We're taking subs into dinner territory with this hearty recipe using juicy pork sausages. Sandwiched in warm crusty ciabatta rolls and topped with mustard mayo, rocket and caramelised pear and onion, they're just the thing for a casual dinner that's still a bit fancy.
The quantities provided above are averages only.
Always read product labels for the most up-to-date allergen information. Visit hellofresh.co.nz/foodinfo for allergen and ingredient information. If you have received a substitute ingredient, please be aware allergens may have changed
3 unit
potatoes
1 packet
Classic Pork Sausages
(Contains Sulphites, Gluten; )
1 unit
onion
1 unit
pear
1 tub
mayonnaise
(Contains Egg; )
¾ tub
wholegrain mustard
(Contains Sulphites; )
1 unit
cucumber
1 bag
salad leaves
2 unit
ciabatta
(Contains Soy, Gluten(Wheat); May be present Egg, Sesame, Milk, Almond, Hazelnut. )
olive oil
4 tsp
balsamic vinegar (for the onion)
2 tsp
water
1.5 tsp
brown sugar
2 tsp
balsamic vinegar (for the salad)
Preheat the oven to 240°C/220°C fan-forced. Cut the potato (unpeeled) into 1cm fries. Place the fries on an oven tray lined with baking paper. Drizzle with olive oil, season with a pinch of salt and pepper and toss to coat. Bake on the top oven rack until tender, 25-30 minutes. TIP: Cut the potato to the correct size so it cooks in the allocated time.
While the fries are baking, heat a large frying pan over a medium-high heat with a drizzle of olive oil. Add the classic pork sausages to the pan and cook, turning often, until browned all over, 5-6 minutes. Transfer the sausages to a second oven tray lined with baking paper and bake until cooked through, 15-20 minutes.
While the sausages are baking, thinly slice the red onion and pear. Return the frying pan to a medium-high heat with a drizzle of olive oil. Add the onion and 1/2 the pear and cook, stirring often, until softened, 5-6 minutes. Add the balsamic vinegar (for the onion), water and brown sugar and mix well. Cook until dark and sticky, 3-5 minutes. Transfer to a small bowl.

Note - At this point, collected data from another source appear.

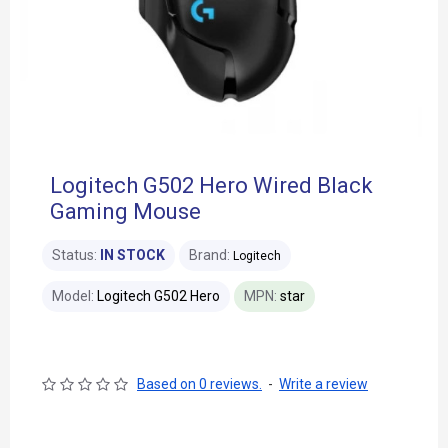
Logitech G502 Hero Wired Black
Gaming Mouse
Status:
IN STOCK
Brand:
Logitech
Model:
Logitech G502 Hero
MPN:
star
Based on 0 reviews.
-
Write a review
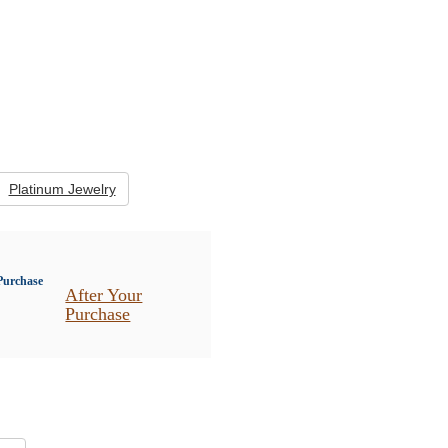
Platinum Jewelry
After Your
Purchase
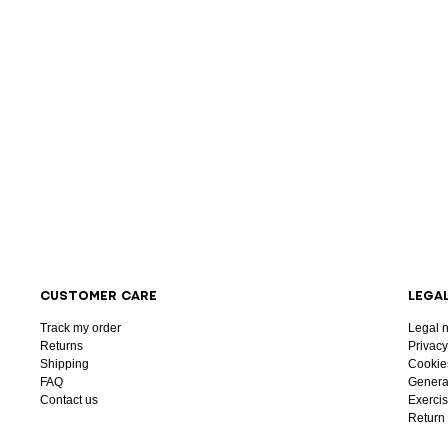
CUSTOMER CARE
LEGA
Track my order
Legal n
Returns
Privacy
Shipping
Cookie
FAQ
General
Contact us
Exercis
Return 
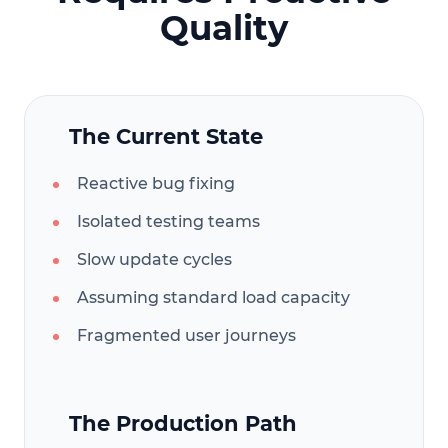
Quality
The Current State
Reactive bug fixing
Isolated testing teams
Slow update cycles
Assuming standard load capacity
Fragmented user journeys
The Production Path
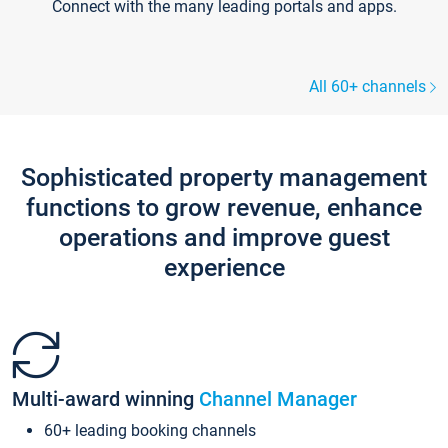
Connect with the many leading portals and apps.
All 60+ channels
Sophisticated property management
functions to grow revenue, enhance
operations and improve guest
experience
Multi-award winning
Channel Manager
60+ leading booking channels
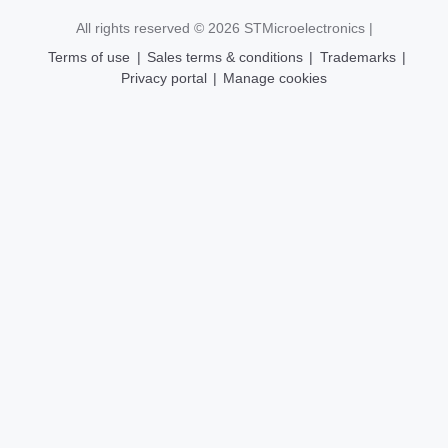
All rights reserved © 2026
STMicroelectronics
|
Terms of use
|
Sales terms & conditions
|
Trademarks
|
Privacy portal
|
Manage cookies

While the onion and pear are cooking, combine the mayonnaise and wholegrain mustard (see ingredients list) in a small bowl. TIP: Add less or more mustard depending on your taste! Thinly slice the cucumber into half-moons. In a medium bowl, combine 1/2 the rocket leaves and the remaining pear. Just before serving add the balsamic vinegar (for the salad), drizzle with olive oil and season with salt and pepper. Toss to coat. TIP: Toss the salad just before serving to keep the leaves crisp!
When the fries have 8 minutes cook time remaining, wrap the ciabatta in foil and place directly on the wire racks of the oven. Bake the ciabatta until heated through, 6-8 minutes.
Slice the sausages in half lengthways. Slice each ciabatta loaf in half and spread some mustard mayo over the bases. Top with the remaining rocket, pork sausages and caramelised pear and onion. Serve the fries, rocket and pear salad and remaining mustard mayo on the side.